2. The system according to claim 1, wherein the comb-shaped light source apparatus comprises:

a light source; and

at least one frequency shifting apparatus, coupled to the light source, and configured to perform a frequency shifting operation on light emitted by the light source, to obtain polychromatic light.

3. The system according to claim 2, wherein:

when there is one frequency shifting apparatus, each of the multiple microring modulators is coupled to a first waveguide, and the first waveguide is coupled to an output end of the frequency shifting apparatus; or

when there are multiple frequency shifting apparatuses, a quantity of the microring modulators in the microring group is equal to or greater than a quantity of the frequency shifting apparatuses, the frequency shifting apparatuses are coupled in series by using a second waveguide, an output end of a frequency shifting apparatus that is farthest from the light source is coupled to a third waveguide, and the third waveguide and each second waveguide each are coupled to at least one microring modulator in the microring group.

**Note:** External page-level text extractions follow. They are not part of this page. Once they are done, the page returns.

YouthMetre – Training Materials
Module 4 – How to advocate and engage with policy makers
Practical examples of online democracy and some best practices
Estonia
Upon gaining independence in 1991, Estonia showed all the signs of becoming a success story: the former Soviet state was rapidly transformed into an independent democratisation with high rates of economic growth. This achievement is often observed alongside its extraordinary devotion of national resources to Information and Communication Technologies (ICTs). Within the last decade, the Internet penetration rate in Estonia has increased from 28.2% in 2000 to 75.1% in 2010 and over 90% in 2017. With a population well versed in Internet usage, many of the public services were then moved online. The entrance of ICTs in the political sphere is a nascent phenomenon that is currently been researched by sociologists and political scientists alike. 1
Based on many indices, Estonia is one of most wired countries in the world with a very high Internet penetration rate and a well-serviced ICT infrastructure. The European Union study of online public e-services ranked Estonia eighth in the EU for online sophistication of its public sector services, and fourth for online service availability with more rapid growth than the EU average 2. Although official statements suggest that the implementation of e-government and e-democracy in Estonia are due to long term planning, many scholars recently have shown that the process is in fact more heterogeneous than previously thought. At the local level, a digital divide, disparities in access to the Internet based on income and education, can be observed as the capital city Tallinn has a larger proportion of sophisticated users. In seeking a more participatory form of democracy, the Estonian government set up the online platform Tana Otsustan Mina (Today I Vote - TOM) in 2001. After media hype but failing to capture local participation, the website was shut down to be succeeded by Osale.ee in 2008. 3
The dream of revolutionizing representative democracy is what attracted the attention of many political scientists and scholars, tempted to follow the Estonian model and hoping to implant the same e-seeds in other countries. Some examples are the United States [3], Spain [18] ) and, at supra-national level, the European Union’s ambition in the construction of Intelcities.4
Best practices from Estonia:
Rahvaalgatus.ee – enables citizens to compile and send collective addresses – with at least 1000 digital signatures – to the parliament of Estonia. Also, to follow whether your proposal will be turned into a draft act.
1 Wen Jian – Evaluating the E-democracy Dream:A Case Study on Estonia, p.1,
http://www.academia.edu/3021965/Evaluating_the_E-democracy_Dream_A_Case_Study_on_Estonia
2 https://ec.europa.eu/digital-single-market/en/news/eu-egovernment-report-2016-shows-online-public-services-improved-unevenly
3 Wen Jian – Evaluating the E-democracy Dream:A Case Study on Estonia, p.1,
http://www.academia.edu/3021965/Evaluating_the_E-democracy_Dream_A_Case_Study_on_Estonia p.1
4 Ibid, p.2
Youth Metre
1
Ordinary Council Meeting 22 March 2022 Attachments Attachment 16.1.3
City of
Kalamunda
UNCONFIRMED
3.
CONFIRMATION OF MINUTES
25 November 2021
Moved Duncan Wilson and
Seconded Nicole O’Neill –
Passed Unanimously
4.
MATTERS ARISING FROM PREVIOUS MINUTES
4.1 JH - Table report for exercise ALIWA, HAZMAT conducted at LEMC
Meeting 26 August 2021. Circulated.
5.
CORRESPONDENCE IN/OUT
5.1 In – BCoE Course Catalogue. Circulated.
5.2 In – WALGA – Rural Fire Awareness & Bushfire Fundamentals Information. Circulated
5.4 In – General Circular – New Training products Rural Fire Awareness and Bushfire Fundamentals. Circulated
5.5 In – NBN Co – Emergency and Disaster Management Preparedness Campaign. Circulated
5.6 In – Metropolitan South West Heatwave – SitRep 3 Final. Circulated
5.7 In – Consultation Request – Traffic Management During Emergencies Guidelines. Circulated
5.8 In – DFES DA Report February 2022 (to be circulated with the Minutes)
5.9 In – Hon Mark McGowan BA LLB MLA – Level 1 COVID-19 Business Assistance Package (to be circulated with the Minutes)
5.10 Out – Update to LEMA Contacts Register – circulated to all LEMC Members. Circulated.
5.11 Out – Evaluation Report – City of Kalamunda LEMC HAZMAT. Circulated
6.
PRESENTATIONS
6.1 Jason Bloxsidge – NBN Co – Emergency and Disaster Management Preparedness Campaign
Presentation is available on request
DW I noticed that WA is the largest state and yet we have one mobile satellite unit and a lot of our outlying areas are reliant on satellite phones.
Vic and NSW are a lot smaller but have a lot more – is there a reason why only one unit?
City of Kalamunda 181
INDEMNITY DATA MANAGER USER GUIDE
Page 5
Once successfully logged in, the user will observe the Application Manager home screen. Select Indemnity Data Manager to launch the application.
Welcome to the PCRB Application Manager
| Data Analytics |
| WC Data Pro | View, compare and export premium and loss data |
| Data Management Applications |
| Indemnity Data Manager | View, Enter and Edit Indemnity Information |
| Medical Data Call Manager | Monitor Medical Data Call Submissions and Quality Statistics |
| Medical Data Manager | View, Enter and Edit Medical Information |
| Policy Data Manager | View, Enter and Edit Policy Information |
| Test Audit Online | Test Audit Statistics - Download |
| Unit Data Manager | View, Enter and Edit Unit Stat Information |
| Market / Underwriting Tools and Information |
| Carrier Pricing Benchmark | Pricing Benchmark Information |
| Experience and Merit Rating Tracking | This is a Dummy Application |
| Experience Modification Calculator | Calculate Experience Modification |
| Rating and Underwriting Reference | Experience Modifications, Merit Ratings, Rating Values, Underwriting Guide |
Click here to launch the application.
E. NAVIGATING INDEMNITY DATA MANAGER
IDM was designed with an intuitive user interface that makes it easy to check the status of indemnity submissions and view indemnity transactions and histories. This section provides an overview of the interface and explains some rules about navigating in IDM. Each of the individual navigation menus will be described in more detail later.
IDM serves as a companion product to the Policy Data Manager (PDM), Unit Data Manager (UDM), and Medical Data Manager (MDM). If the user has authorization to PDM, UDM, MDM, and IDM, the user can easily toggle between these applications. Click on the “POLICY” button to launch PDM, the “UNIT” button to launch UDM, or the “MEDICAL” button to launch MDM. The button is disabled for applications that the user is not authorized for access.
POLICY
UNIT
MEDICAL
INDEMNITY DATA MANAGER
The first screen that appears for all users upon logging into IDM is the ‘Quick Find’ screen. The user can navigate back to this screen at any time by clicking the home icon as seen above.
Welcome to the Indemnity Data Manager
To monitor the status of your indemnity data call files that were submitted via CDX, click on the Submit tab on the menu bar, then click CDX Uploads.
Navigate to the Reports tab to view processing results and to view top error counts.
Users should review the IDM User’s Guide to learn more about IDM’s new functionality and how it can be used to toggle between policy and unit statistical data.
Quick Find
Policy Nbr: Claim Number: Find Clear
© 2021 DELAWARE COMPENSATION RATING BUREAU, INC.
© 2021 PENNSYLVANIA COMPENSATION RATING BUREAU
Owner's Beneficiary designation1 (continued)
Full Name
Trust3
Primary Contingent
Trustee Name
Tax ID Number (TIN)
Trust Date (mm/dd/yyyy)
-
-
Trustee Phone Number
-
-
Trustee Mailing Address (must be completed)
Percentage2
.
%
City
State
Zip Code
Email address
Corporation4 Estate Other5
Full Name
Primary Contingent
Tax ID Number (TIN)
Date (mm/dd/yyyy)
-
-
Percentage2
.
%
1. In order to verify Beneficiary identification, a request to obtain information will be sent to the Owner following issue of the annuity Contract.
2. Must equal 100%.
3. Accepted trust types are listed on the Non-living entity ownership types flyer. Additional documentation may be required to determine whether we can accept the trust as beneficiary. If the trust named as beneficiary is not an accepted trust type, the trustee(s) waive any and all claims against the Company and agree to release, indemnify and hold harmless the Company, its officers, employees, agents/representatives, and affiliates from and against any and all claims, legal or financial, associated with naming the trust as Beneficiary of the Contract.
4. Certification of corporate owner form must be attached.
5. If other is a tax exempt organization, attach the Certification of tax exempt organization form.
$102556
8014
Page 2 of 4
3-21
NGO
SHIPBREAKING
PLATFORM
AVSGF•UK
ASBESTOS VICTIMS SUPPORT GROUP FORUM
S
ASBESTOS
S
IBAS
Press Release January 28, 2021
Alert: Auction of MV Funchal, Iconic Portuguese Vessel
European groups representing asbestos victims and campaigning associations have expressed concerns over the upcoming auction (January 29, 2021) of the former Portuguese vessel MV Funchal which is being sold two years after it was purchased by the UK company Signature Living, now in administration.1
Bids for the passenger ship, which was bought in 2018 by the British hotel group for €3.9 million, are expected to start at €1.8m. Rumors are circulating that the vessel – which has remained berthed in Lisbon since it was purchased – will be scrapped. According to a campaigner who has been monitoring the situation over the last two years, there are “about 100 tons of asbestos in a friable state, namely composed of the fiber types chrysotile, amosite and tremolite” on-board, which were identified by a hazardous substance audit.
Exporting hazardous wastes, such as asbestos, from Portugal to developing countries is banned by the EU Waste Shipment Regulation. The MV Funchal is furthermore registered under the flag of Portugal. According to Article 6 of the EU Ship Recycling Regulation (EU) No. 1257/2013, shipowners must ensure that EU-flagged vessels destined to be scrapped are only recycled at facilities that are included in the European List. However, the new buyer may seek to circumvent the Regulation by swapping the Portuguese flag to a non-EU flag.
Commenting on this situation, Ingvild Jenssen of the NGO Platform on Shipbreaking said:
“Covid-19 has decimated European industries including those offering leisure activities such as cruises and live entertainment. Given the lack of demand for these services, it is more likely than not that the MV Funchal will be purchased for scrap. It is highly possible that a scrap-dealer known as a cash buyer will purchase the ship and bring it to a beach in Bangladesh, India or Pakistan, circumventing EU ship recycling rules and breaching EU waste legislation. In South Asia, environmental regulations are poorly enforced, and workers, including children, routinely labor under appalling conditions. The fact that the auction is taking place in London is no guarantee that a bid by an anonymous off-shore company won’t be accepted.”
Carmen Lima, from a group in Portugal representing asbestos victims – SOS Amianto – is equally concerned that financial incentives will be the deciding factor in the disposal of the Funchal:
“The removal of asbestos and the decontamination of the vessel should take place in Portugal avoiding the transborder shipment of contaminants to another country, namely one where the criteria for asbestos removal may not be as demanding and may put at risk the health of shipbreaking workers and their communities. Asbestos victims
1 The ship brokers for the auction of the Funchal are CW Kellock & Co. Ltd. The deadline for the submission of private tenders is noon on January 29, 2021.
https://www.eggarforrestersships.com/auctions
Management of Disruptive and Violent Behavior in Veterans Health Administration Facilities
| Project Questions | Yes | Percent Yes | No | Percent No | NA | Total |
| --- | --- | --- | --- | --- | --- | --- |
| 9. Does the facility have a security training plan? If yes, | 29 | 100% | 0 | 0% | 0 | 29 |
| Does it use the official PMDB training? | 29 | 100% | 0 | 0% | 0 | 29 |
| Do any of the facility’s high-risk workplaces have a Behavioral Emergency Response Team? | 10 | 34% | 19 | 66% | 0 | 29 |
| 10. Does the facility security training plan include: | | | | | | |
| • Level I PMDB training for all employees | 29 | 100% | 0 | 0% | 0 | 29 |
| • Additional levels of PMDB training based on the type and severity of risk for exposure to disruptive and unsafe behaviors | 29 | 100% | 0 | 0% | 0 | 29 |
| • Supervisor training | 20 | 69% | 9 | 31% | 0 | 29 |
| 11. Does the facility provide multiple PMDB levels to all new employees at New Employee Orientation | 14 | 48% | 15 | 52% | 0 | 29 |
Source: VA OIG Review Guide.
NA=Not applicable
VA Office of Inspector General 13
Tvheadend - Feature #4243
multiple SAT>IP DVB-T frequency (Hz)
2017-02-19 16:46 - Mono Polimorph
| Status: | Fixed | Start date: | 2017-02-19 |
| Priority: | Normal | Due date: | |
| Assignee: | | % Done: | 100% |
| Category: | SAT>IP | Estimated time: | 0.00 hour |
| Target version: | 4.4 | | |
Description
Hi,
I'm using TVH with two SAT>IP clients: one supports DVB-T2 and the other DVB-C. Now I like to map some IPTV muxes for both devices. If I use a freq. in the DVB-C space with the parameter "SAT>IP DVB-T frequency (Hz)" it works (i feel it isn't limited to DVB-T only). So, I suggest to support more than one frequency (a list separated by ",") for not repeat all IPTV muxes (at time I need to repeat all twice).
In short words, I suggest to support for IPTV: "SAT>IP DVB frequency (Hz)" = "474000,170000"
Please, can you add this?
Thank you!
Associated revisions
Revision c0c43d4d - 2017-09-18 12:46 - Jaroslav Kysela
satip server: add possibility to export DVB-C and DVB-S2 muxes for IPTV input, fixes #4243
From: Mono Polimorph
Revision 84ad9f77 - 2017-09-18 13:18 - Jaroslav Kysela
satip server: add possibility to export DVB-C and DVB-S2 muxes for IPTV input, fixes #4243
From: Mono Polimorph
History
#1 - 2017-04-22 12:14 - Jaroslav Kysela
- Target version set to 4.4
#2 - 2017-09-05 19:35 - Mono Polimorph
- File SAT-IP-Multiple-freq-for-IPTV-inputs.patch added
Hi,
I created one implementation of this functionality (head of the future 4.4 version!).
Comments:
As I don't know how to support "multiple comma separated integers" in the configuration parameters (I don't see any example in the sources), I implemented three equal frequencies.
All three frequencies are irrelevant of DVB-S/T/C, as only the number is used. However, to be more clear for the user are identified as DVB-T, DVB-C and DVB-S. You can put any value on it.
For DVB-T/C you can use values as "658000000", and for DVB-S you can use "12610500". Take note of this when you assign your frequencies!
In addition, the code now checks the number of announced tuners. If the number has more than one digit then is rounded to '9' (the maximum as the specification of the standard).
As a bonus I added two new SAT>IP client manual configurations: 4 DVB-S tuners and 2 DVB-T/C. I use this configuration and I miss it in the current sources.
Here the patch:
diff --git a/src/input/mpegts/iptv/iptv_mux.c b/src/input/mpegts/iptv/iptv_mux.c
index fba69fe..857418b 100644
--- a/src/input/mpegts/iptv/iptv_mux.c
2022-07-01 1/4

4. The system according to claim 2, wherein the frequency shifting apparatus comprises a phase modulator to which a microwave signal is loaded, and when there are multiple frequency shifting apparatuses, the same microwave signals are loaded to the phase modulators.

5. The system according to claim 3, wherein when there are multiple frequency shifting apparatuses, an optical amplifier is coupled between any two adjacent frequency shifting apparatuses.

6. The system according to a claim 2, wherein:

the system comprises one or more public waveguides; and

when there is one public waveguide, the download end of each of the multiple microring modulators is connected to the public waveguide.

7. The system according to a claim 2, wherein:

the system comprises one or more public waveguides; and

when there are multiple public waveguides, the multiple microring modulators are grouped into multiple microring subgroups whose quantity is the same as that of the public waveguides, and the microring subgroups are connected to the public waveguides in a one-to-one correspondence manner.

8. The system according to claim 2, further comprising:

a temperature control apparatus, configured to provide a stable temperature environment for the comb-shaped light source and the microring group.

9. A method for generating an optical signal, the method comprising:

generating and outputting polychromatic light by using a light source;

filtering and modulating the polychromatic light by using each of multiple microring modulators, to obtain optical signals with different frequencies; and

outputting multiple optical signals among the optical signals with different frequencies to a public waveguide.

10. The method according to claim 9, wherein generating and outputting polychromatic light by using a light source comprises:

performing a frequency shifting operation on the light source by using one phase modulator to which a microwave signal is loaded, to obtain and output polychromatic light; or

performing a stage-by-stage frequency shifting operation on the light source by using multiple cascading phase modulators to which a same microwave signal is loaded, to obtain multiple beams of polychromatic light.

11. The method according to claim 9, wherein outputting multiple optical signals among the optical signals with different frequencies to a public waveguide further comprises:

outputting optical signals among the optical signals with different frequencies except the multiple optical signals to at least one public waveguide.

12. The method according to claim 9, further comprising:

providing a stable temperature environment for the light source and the microring modulator.